Frustration flows, when I want it to ebb. This God-given frustration at dreams unrealized... at the picking feeling that I still reside in the mediocre and not in the promised land of The Calling. Frustration because I know not how to change it.
And then this: (Phil 4:8) Whatever is true, whatever is noble, whatever is right, whatever is pure, whatever is lovely, whatever is admirable, if anything is excellent or praiseworthy, think about such things.
The enemy jabs with reminders of what I have not, when He has placed so much in front of me for me to have. The father of lies would desire me to see discontent, frustration, ... and then the notes of my friend on the piano ring peace in my heart and remind me that worthy is the Lamb who was slain, so that I might have it all. I have been given friends.
I have been given a day to rest. Snow. Christmas trees. Worship belted out and uttered in whispers and all is a beautiful chorus in Your ears.

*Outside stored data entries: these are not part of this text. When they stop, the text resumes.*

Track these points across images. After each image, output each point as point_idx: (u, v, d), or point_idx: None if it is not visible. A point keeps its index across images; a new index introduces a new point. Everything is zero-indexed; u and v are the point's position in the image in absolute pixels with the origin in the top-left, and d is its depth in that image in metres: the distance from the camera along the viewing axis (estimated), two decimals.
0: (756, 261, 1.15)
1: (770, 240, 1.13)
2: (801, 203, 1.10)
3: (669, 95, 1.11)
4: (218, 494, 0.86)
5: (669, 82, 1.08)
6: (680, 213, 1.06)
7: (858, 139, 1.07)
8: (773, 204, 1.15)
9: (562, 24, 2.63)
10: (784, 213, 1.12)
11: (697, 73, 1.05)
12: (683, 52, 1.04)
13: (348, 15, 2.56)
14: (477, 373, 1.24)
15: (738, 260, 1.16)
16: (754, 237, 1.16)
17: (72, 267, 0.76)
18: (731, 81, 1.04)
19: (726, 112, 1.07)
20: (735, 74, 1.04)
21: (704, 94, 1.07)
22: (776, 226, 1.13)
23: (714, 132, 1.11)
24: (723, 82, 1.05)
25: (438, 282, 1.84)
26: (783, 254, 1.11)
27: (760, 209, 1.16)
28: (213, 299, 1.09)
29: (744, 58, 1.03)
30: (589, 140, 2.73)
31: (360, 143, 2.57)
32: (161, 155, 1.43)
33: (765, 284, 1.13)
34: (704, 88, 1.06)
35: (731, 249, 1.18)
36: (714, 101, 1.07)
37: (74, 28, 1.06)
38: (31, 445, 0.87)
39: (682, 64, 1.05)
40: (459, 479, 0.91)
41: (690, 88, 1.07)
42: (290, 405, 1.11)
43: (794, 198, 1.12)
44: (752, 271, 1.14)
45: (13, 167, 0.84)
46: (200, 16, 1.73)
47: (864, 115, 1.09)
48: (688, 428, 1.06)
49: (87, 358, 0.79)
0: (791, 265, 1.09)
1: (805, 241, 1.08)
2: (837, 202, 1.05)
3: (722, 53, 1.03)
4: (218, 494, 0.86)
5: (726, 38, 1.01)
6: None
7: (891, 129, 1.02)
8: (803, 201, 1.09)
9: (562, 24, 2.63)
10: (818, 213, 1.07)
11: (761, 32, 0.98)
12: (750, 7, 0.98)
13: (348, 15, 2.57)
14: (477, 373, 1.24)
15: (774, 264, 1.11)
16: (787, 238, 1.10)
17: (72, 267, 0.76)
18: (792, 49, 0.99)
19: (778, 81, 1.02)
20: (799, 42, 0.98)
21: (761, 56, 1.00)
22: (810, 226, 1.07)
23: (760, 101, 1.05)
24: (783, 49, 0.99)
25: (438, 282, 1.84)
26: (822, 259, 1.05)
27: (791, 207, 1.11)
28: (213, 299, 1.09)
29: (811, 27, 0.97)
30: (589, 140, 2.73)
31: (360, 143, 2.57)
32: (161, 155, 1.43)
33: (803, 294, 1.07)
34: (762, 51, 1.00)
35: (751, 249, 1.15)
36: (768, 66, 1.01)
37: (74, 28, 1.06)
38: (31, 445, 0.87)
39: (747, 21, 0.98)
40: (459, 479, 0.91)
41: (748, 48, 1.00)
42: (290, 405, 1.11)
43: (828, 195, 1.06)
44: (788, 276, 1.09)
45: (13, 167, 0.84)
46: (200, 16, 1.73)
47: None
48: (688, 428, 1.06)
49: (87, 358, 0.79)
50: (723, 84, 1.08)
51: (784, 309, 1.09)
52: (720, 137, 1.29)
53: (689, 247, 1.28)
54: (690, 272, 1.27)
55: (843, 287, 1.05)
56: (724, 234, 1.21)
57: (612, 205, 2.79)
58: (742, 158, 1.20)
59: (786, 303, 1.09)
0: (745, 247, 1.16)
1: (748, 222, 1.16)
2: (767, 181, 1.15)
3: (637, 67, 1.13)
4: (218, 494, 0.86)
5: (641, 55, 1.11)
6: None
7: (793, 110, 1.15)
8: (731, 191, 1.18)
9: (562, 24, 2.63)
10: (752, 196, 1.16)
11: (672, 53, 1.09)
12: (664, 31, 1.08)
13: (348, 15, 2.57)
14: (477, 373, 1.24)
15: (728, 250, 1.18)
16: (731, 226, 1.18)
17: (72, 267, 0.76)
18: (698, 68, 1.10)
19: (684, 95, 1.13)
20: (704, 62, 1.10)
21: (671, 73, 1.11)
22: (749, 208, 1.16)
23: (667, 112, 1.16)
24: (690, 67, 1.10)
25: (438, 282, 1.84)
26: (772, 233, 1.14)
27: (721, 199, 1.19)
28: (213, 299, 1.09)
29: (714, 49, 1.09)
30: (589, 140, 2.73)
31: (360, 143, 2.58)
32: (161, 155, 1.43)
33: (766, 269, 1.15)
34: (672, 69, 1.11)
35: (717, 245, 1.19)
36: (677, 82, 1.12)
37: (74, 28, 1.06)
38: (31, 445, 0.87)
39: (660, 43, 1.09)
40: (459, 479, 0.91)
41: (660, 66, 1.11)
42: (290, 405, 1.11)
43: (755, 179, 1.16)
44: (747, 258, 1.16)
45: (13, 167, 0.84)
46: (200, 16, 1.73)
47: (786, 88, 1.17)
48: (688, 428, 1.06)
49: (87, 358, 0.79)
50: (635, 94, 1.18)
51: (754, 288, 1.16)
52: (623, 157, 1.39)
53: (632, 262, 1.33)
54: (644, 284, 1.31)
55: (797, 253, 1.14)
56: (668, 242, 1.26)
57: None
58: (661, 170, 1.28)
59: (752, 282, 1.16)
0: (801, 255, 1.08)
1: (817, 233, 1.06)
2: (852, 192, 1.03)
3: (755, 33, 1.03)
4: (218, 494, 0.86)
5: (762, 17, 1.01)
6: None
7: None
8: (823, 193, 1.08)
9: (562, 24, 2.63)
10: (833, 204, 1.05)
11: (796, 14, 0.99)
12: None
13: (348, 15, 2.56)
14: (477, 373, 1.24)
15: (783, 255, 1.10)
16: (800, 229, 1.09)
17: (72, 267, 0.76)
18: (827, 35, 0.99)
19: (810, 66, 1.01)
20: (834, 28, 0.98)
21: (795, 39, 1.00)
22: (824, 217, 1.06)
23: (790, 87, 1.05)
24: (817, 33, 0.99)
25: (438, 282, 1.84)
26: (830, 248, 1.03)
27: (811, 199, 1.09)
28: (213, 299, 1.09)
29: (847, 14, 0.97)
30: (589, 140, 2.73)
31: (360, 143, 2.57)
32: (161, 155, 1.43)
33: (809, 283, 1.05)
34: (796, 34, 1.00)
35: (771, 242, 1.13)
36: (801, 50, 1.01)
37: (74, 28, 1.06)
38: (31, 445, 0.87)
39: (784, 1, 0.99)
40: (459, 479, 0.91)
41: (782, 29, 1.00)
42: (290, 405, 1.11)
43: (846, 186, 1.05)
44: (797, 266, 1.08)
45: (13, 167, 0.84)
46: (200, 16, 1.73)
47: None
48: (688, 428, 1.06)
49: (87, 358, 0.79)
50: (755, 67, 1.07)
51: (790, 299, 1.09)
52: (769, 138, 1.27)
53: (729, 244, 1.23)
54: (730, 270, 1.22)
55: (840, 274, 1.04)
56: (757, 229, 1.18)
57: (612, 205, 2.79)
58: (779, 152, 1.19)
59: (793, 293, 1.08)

And even then, the song ends and the knot in my throat returns.
Psalm 119:114 You're my place of quiet retreat. I wait for your Word to renew me.
"Well, child, some things are really meant to be laid down. Every person needs hope planted at the bottom of their hole." - Anne Voskamp
There it is: the reason for the activity. The Calling. The why behind selling lipstick.

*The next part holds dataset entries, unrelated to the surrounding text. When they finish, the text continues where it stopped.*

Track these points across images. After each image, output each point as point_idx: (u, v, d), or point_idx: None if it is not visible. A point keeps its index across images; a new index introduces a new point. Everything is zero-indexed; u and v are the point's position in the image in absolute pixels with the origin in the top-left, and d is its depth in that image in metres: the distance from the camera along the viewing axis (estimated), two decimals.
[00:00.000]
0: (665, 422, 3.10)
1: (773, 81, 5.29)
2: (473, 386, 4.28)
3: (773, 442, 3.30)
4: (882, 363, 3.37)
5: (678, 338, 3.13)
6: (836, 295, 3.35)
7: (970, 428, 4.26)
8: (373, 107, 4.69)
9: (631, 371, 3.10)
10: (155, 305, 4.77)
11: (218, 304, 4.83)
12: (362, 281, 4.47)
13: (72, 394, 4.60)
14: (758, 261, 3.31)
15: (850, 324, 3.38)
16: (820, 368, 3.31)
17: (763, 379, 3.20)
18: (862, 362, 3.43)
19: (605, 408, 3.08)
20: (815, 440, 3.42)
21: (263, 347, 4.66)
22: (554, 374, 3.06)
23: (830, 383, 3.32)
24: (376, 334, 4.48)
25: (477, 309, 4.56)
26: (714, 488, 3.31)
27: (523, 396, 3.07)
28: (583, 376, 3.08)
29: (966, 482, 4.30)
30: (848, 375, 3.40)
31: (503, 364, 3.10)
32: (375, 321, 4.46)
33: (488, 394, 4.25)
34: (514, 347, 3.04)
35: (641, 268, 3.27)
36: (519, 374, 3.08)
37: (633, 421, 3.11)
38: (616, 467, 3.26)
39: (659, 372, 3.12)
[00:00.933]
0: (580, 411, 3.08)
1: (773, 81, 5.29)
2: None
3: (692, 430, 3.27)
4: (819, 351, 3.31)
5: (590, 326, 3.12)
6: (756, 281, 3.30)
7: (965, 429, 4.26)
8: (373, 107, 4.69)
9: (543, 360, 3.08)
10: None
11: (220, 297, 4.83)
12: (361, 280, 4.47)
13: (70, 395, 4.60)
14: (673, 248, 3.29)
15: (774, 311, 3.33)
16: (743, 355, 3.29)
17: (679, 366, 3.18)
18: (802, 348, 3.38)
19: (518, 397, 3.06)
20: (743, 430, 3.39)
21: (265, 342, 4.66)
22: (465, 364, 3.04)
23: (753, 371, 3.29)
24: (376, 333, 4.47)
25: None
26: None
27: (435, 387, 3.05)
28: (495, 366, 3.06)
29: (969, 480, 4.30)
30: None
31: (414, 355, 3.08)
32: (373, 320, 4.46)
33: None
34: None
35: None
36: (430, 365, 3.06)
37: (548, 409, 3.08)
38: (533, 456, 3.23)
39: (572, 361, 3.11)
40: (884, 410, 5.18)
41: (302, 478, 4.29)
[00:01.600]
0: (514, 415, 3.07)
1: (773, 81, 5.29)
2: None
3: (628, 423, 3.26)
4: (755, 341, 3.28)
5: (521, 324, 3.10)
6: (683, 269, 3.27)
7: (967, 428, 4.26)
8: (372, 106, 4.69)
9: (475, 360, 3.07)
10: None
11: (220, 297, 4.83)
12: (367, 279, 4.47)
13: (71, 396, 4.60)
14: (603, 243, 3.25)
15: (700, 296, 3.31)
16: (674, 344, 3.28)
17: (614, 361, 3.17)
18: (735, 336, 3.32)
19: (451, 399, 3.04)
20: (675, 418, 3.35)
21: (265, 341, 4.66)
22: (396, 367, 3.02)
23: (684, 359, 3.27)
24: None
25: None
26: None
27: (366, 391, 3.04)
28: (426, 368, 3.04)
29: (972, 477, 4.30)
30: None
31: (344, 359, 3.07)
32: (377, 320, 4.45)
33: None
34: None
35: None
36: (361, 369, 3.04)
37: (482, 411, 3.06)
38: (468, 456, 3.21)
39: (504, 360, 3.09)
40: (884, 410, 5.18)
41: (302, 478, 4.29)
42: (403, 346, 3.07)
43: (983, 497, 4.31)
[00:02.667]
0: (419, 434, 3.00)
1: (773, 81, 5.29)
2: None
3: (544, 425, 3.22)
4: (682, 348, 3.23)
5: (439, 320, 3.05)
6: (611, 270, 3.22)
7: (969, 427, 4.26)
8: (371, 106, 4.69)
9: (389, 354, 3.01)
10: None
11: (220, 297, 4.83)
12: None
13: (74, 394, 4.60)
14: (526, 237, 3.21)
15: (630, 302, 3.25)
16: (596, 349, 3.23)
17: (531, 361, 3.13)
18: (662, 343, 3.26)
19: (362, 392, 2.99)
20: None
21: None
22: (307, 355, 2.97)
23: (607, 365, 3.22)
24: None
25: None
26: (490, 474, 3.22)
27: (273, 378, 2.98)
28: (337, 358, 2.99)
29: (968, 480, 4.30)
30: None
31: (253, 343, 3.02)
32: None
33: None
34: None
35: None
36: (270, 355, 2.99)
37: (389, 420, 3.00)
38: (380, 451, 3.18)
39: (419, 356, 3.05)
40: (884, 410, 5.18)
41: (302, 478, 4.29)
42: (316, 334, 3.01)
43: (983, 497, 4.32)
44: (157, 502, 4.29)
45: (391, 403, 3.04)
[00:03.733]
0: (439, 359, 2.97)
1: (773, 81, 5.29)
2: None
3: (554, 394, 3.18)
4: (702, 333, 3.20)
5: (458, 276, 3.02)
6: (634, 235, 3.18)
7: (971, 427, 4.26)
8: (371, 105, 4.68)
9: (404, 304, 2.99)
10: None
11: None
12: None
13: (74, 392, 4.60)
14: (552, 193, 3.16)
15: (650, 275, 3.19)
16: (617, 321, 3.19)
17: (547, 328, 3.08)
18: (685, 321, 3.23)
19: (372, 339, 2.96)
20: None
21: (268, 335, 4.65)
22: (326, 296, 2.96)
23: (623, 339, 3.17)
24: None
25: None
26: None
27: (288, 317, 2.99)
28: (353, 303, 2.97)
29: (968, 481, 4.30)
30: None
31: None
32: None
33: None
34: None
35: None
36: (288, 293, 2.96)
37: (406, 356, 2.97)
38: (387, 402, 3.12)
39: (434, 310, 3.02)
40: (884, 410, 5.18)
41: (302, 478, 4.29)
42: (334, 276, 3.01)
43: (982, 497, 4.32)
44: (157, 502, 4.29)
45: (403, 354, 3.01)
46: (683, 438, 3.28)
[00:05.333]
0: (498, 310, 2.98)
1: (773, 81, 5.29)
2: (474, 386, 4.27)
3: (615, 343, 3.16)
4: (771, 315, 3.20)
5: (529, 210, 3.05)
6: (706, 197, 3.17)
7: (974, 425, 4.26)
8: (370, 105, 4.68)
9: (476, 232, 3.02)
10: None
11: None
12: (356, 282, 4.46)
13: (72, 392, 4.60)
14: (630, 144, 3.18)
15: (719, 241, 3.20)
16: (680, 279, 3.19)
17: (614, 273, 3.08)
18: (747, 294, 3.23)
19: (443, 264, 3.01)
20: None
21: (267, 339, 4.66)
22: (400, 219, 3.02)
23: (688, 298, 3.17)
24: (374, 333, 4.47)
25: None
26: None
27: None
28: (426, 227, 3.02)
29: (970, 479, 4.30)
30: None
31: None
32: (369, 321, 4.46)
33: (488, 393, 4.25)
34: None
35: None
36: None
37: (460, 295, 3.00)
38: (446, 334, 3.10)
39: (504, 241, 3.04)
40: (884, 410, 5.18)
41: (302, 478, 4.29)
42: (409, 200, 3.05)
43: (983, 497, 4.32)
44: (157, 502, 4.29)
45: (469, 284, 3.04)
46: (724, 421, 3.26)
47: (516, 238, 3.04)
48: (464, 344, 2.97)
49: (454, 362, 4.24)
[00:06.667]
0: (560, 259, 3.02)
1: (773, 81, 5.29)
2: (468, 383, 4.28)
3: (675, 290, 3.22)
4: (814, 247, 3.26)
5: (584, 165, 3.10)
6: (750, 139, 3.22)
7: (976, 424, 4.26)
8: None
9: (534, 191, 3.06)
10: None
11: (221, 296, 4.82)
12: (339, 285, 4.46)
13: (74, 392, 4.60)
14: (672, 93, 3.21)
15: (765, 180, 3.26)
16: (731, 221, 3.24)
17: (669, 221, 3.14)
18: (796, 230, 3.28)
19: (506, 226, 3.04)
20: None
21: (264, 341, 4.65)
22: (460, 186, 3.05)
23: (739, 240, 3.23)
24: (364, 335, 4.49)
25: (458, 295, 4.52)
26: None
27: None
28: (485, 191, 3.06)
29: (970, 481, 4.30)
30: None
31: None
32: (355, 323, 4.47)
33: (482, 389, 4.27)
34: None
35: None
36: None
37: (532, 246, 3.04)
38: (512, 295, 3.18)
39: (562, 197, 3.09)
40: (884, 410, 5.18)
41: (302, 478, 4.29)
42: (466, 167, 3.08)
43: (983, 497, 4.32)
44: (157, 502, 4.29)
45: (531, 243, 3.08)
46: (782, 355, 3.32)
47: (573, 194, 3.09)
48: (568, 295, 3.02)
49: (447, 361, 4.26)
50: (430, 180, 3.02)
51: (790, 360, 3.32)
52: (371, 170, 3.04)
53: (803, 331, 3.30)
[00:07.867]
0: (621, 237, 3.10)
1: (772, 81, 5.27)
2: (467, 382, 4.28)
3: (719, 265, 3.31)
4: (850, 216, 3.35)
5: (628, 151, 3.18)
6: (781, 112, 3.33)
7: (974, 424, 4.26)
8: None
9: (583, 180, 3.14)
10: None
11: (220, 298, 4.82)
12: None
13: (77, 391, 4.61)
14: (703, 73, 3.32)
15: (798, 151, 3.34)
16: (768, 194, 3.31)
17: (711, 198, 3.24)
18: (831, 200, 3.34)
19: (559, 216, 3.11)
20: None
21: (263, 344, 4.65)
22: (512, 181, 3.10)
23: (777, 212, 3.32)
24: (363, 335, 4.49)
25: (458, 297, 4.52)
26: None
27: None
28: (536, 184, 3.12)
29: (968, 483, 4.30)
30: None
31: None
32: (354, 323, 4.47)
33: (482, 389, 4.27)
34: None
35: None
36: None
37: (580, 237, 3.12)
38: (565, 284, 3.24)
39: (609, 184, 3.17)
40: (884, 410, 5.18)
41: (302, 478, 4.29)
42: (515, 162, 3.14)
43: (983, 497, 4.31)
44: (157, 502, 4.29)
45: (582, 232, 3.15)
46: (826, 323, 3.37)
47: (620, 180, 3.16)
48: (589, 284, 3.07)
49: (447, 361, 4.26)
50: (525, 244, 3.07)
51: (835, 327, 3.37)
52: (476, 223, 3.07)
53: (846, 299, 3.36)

Colossians 3: 15 - 16 Let the peace of Christ keep you in tune with each other, in step with each other. None of this going off and doing your own thing. And cultivate thankfulness. Let the Word of Christ - The Message - have the run of the house. Give it plenty of room inyour lives. INsruct and direct one another using good common sense. And sing, sing your hearts out to God!
In Him, there is renewal for transformation. We come to the place of saying, "I CAN'T DO IT, GOD!" And He says, "Well, I've been waiting for that, Renee." What we think is the problem is never really the problem. It's always looking at something to fill the need that only the Savior can fill. We find adult pacifiers that poorly try to replace Him in our lives.
The thing is that it doesn't happen over night. The Power of the Cross must be applied consistently (not just once) in order for transformation to occur. We try repentance in our human strength and fail. We try to think right. Reason right. Do right. But it doesn't transfer to the heart.
Then we recognize our incapability and beg God to deposit it into our souls, to write it on our hearts, to inscribe healing into us, and He graciously does exactly that. God reveals it to me and it becomes me. This Godly repentance. And in that He kills the lie that I've been believing.
Deliver me, sweet Jesus, from the lie that I must live today in mediocrity. By the power of your Holy Spirit, eradicate from me the fear that comes along with realizing my purpose and following my Calling. Pour your strength into me to accomplish what I cannot on my own. Give me your joy in all things. Remind me of what I have so that gratitude might be my default. And by the power of your Son, bring freedom, that I might live it and pass it on.